**Short exercise**
Please state who canes Koon for saying he hates the sky, according to the passage on A Child of the Northeast below.

**Source text**
— begin —

During the drought at the start of the book, Koon says that he hates the sky, and for this he is caned by his schoolmaster, an aged monk who makes him repeat: “From this day on I will never blame the sky because the sky never punished anybody.” At the end of the book, when the rains have come and the baskets are full of rice and fish, Koon “knew that there would be other years when the sun would blaze in a cloudless sky, and when the rain would not fall, other years when the earth would crack, and the rice grow low in the silos…and he knew too that he would meet those years, and he would survive, because he was a child of the Northeast.”

In her introduction, Susan Kepner remarks that when a film was made of A Child of the Northeast, some Westerners were bewildered to see Koon’s father smiling and laughing:

This was a man who was supposed to be desperately worried about the survival of his family…. Why was he laughing all the time? Thais perceived him as resolute, courageous—and a man so brave that he could laugh in the face of famine.

The excellent Susan Kepner has also translated and written an introduction to Botan’s Letters from Thailand, which deals with the life of the Chinese minority. Of all the countries of Southeast Asia where Chinese have settled over the last four centuries, it is only in Thailand and to a lesser extent the Philippines that they have been accepted and even assimilated. The Muslim states of Malaysia and Indonesia maintain harsh, discriminatory laws. Communist Vietnam drove out tens of thousands of Chinese laborers from the North as well as the former Saigon businessmen.

— end —

**Data rows**
— begin —

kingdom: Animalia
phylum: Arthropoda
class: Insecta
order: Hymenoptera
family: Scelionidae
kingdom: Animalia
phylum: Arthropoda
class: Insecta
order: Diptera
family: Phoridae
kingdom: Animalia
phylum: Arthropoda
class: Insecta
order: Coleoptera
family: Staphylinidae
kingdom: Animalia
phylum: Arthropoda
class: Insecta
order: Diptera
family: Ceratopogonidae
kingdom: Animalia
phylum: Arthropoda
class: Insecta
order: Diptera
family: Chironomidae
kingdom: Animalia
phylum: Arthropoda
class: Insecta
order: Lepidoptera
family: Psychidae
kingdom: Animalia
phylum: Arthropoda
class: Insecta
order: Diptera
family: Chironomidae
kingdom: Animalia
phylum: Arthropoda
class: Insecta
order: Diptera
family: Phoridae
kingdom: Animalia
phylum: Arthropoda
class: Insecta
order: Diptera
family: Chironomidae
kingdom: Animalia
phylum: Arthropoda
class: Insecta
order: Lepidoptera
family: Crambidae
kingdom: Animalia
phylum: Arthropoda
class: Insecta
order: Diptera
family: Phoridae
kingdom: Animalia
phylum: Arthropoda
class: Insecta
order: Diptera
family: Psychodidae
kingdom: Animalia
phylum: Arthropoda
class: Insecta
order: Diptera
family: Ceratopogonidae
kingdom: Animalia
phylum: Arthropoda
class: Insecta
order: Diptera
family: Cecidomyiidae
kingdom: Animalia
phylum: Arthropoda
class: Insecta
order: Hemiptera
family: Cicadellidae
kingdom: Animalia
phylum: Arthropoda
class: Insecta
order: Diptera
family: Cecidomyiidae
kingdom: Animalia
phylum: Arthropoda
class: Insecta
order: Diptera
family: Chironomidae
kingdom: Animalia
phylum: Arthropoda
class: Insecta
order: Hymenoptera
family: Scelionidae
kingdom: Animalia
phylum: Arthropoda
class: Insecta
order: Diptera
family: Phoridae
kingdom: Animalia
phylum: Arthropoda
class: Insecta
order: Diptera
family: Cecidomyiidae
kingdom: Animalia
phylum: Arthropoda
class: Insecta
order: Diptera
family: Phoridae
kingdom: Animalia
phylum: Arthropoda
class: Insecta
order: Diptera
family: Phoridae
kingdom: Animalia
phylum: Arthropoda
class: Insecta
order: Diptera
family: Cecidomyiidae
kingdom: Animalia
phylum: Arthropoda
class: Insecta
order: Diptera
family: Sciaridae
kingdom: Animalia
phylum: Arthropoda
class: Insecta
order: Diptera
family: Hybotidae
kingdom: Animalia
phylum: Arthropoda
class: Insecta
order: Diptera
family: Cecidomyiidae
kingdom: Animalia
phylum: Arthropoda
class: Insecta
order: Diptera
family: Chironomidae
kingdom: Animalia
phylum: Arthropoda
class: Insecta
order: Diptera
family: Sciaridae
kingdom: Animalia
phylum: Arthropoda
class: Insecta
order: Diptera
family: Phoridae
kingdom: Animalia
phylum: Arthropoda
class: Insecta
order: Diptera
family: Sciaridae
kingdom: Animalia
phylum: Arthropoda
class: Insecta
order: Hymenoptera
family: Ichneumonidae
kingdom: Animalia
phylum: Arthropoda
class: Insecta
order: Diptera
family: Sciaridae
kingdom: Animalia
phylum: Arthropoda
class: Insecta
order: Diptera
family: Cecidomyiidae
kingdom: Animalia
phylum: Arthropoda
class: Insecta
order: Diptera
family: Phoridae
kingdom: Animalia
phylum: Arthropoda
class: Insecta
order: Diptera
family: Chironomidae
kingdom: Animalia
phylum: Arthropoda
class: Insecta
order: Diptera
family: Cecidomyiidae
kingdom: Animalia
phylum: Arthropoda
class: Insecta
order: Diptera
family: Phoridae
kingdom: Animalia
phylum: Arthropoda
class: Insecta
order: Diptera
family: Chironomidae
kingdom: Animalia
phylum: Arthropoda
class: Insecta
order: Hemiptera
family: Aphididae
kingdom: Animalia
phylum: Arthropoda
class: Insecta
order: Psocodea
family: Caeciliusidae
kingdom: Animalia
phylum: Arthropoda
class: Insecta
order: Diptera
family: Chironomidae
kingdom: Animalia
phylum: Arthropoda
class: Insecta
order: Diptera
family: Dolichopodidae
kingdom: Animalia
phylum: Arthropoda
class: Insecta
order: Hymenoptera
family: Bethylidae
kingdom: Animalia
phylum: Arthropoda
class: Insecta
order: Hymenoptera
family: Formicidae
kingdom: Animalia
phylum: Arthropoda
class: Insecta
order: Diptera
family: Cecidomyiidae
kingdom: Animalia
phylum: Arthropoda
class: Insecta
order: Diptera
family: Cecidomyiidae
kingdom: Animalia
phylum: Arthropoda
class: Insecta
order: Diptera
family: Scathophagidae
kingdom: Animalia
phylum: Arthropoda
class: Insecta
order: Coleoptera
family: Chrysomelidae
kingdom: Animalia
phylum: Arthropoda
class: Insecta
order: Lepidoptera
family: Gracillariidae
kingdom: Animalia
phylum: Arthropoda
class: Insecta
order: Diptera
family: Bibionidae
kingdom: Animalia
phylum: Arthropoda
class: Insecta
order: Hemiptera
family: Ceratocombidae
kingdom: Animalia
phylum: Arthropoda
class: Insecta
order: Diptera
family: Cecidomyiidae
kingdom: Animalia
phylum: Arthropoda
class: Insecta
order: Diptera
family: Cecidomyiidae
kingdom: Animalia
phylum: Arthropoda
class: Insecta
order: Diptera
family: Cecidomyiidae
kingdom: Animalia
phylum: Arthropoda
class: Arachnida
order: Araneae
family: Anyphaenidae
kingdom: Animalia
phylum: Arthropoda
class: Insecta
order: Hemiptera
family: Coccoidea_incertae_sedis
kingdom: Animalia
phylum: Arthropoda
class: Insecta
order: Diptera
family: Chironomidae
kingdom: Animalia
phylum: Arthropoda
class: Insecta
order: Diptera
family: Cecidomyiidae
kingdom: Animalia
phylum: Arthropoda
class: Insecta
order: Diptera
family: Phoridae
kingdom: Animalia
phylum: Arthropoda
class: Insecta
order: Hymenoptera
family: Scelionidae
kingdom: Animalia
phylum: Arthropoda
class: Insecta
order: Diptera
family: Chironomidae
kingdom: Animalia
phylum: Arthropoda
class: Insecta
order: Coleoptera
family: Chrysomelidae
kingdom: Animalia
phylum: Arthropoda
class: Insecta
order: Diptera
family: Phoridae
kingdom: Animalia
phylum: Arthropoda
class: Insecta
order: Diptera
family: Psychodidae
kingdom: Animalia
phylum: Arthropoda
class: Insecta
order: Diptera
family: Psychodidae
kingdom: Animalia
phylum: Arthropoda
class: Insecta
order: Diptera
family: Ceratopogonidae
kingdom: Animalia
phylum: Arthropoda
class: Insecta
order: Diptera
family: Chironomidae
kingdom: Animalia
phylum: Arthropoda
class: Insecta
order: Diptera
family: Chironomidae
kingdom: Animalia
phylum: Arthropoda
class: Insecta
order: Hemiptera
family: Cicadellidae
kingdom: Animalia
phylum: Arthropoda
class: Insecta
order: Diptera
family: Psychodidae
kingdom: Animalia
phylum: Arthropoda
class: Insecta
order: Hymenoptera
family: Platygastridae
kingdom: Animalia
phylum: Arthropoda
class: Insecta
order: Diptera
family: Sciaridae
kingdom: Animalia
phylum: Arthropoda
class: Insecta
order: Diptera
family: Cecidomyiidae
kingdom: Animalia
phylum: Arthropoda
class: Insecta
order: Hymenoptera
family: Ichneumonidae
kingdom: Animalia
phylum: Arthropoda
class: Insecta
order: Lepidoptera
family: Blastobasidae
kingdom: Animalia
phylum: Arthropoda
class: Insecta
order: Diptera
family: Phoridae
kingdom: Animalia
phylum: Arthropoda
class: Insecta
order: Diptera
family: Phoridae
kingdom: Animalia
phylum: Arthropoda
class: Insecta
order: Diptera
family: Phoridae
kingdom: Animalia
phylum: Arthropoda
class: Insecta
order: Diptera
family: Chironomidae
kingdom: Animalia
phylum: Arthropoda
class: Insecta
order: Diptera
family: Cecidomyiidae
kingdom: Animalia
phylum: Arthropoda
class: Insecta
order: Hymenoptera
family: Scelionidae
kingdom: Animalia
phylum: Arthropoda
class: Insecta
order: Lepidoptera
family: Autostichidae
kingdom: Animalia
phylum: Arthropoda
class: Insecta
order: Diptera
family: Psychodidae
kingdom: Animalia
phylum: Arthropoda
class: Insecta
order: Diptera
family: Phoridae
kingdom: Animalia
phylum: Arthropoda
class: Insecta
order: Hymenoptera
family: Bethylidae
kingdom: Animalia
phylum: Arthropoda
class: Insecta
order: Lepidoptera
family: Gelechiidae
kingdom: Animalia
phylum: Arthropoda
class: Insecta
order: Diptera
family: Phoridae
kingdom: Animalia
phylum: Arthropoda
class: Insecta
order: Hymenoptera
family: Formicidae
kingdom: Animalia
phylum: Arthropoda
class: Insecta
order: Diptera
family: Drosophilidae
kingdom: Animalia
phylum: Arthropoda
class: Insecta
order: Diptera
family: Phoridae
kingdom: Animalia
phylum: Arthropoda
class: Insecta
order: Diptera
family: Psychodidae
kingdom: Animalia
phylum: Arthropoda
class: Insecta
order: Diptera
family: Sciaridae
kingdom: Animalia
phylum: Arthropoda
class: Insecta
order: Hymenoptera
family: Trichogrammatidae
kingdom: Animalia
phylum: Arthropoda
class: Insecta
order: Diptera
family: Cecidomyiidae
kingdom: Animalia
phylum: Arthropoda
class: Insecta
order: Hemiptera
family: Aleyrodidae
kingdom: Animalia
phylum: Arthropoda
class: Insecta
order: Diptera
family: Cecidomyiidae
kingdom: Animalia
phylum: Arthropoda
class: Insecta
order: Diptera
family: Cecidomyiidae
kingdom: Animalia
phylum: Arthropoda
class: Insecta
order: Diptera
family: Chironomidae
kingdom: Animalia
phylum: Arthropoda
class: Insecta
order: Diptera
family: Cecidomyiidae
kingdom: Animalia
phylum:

— end —

**Task solution**
His schoolmaster, an aged monk.